Вот почему роман продолжался скрытно от посторонних глаз. Сталкиваясь буквально нос к носу в стенах академии, Грейс и Ричардсон тем не менее притворялись, что не замечают друг друга. К тому же, Грейс продолжала встречаться со своим сокурсником Херби Миллером (разумеется, храня сей факт в тайне от Ричардсона). «Херби был, несомненно, ее «постоянным» кавалером, — вспоминает Мэрр Синклер. — Нам стало известно о Доне гораздо позднее». И если кому-либо и пришло в голову задуматься об отношениях Грейс и молодого режиссера, то наверняка бы эти отношения были восприняты в свете ее артистической карьеры. «Когда я увидела их вместе, — вспоминает Рейчел Тейлор, — то сразу подумала: «Ага, она уже водится с профессионалами».
По выходным Грейс обычно старалась незаметно улизнуть на Тридцать третью улицу, чтобы провести с Ричардсоном субботнюю ночь в его холодной и убогой холостяцкой квартирке. «Мы занимались любовью в обветшалом доме с поломанной мебелью, — вспоминает Ричардсон. — Что-то вроде логова Раскольникова в «Преступлении и наказании»! Место действия нашего романа можно назвать как угодно, но только не романтичным».
Однако романтику Грейс Келли принесла с собой в виде пластинок на 78 оборотов, под которые она любила танцевать, когда ей надоедало заниматься любовью.
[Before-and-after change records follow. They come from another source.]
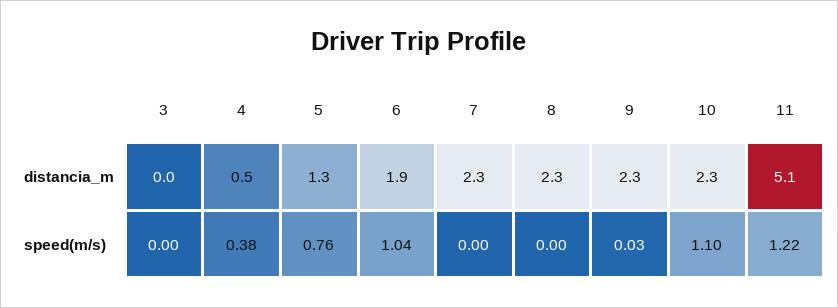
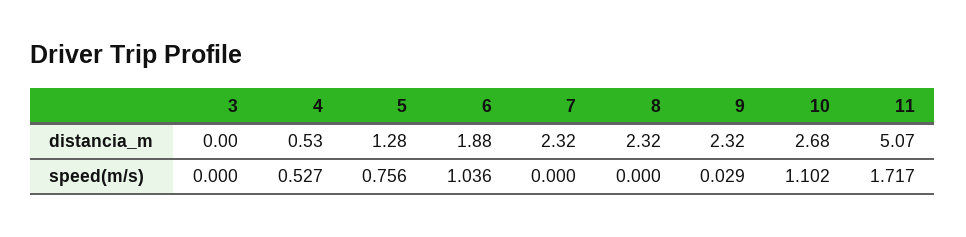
10, distancia_m: 2.3 -> 2.68
4, speed(m/s): 0.38 -> 0.527
11, speed(m/s): 1.22 -> 1.717

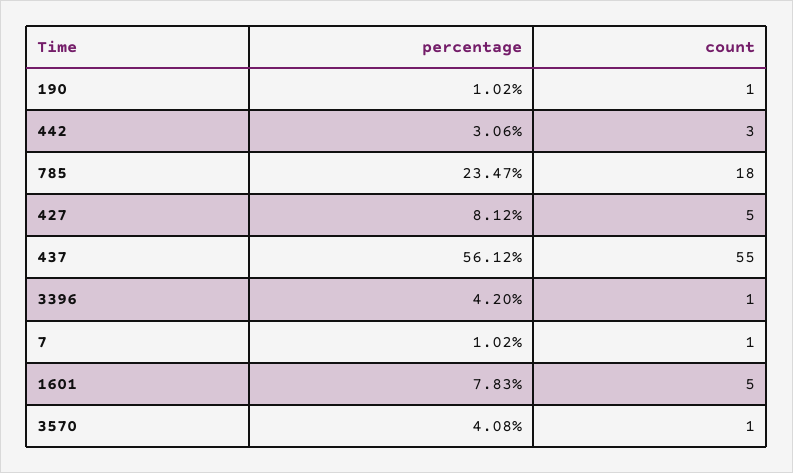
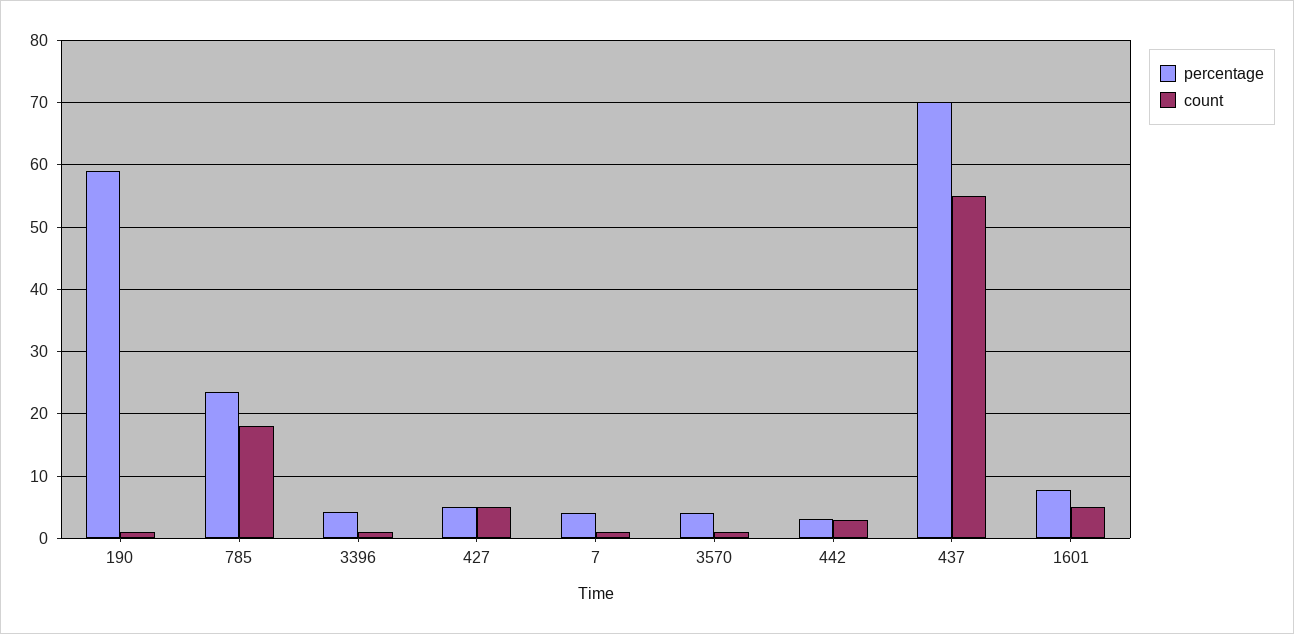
percentage, 190: 1.02 -> 59
percentage, 427: 8.12 -> 5
percentage, 437: 56.12 -> 70
percentage, 7: 1.02 -> 4

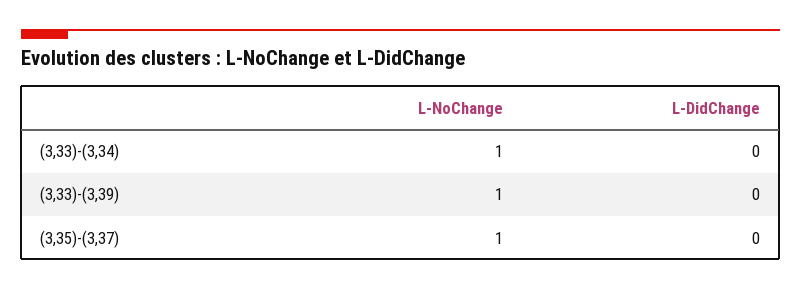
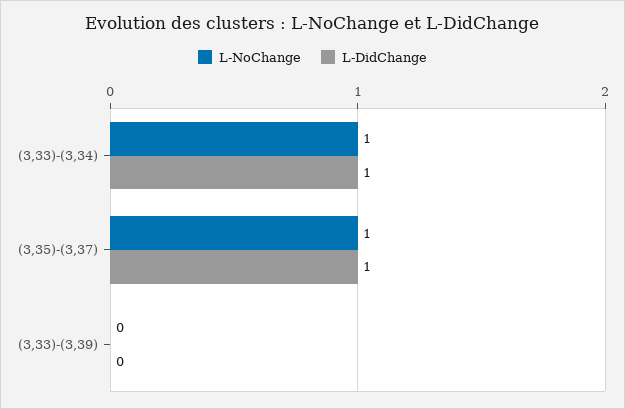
L-DidChange, (3,33)-(3,34): 0 -> 1
L-NoChange, (3,33)-(3,39): 1 -> 0
L-DidChange, (3,35)-(3,37): 0 -> 1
Гавайские мелодии звучали, когда она была настроена игриво, а «Богатырские ворота в Киеве» — если по-боевому. «Богатырские ворота» — классическая композиция Модеста Мусоргского; музыка этого сочинения полна какого-то особого, царственного величия. Вы словно наяву видите казаков в меховых шубах, торжественно вступающих под своды Богатырских ворот. По мере того, как накал музыки нарастал, Грейс начинала в экстазе метаться по комнате под перезвон цимбал, пение труб, четкую барабанную дробь. Она была восточной княжной, которая самозабвенно отдавалась пляске, этакой чувственной повелительницей ангелов, прекрасной в своей наготе, на которую камин отбрасывал красные дрожащие блики.